As humans have two pairs of each chromosome, each individual carries two genetic variants for each position of the genome. However, only one of the genetic variants is passed to children, and these genetic variants are inherited randomly. Sophisticated models such as Mendelian randomization (MR) leverage randomly inherited alleles and use them to assess causality, which cannot be estimated through traditional observational epidemiological studies (Smith and Ebrahim 2003; Davey Smith and Hemani 2014). Therefore, in the MR setting, the single nucleotide polymorphisms (SNPs) used for the two-sample MR method can be used to identify variant-exposure associations from one genome-wide association study (GWAS) and variant-outcome associations from another GWAS. The method leverages publicly available summary data, which provide sufficient statistical power for robust associations. Consequently, small causal effects of common genetic variants termed exposure variables can be used to infer causality (Burgess et al. 2015). In this study, we examined the causal relationship of neuroticism as a risk factor for SB through two-sample MR (Corbin et al. 2016; Haycock et al. 2016).
Materials and Methods
Study Design
Two-sample MR analysis
We used summary data from previously published GWAS on the neuroticism EPQ-RS questionnaire and its subcategories from the UK Biobank (UKBB; Nagel, Jansen, et al. 2018; Nagel, Watanabe, et al. 2018; Nagel et al. 2020) publicly available through the IEU GWAS database (https://gwas.mrcieu.ac.uk) for the exposure instrumental variable selection. For all exposures, we selected all reported independent lead variants (with association P < 5 × 10−8) in the discovery GWAS as instruments and used the same study for both instrument selection and effect size determination. We used these instruments to the GWAS of probable SB, which we had generated earlier in the FinnGen project (Strausz et al. 2023).

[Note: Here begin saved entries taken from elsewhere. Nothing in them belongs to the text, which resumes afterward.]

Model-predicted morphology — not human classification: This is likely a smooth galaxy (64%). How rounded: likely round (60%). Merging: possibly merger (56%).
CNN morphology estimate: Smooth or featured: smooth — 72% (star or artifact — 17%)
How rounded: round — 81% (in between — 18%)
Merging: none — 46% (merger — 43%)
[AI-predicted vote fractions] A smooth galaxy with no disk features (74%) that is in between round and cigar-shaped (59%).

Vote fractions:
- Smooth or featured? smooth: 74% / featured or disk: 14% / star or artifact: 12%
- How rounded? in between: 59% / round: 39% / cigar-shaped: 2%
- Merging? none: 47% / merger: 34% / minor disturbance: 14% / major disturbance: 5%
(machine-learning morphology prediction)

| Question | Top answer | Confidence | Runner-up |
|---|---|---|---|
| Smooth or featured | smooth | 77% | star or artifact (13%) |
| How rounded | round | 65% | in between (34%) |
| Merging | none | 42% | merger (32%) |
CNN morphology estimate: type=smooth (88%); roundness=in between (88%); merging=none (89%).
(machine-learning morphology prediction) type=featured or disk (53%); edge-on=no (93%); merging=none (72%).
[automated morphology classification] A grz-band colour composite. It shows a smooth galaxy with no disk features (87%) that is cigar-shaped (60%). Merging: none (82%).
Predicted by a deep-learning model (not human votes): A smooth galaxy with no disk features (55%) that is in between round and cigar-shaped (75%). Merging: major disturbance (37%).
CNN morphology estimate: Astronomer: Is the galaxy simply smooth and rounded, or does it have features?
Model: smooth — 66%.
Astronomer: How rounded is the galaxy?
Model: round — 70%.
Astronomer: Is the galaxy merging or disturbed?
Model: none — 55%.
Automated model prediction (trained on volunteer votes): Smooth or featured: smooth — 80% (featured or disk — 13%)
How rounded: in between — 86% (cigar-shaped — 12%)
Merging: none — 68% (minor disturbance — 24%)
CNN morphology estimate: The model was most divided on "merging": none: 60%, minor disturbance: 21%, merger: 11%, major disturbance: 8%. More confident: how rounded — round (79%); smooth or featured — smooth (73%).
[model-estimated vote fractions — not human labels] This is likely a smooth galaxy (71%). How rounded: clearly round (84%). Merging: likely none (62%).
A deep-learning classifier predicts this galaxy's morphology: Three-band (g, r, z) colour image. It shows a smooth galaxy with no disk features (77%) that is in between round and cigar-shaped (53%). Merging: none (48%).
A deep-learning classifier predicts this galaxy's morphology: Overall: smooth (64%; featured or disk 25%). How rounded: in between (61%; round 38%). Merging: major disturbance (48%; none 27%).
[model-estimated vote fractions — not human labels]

As the exposure variables are based on the UKBB cohort and the outcome variable summary statistics derive from FinnGen with only Finnish-ancestry samples, there is no overlap between exposure and outcome cohorts. A brief visualization on the formation of cohorts and GWAS analyses is represented in Figure 1. Additional information on the FinnGen and UKBB cohorts, including data access and the assumptions of MR studies can be found in the Appendix (Pages 2-5, Supplementary Tables 1-2).

Flow chart representation of the formation of cohorts used in the two-sample Mendelian randomization analyses. Dashed boxes represent the genome-wide association studies, with superscript numbers pointing to the respective publications. F, female; ICD, International Classification of Diseases; M, male; PC, principal component; SB, sleep bruxism; SD, standard deviation; UKBB, UK Biobank. 1. Bycroft et al. 2018. 2. Nagel, Watanabe, et al. 2018. 3. Nagel et al. 2020. 4. Nagel, Jansen, et al. 2018. 5. Strausz et al. 2023.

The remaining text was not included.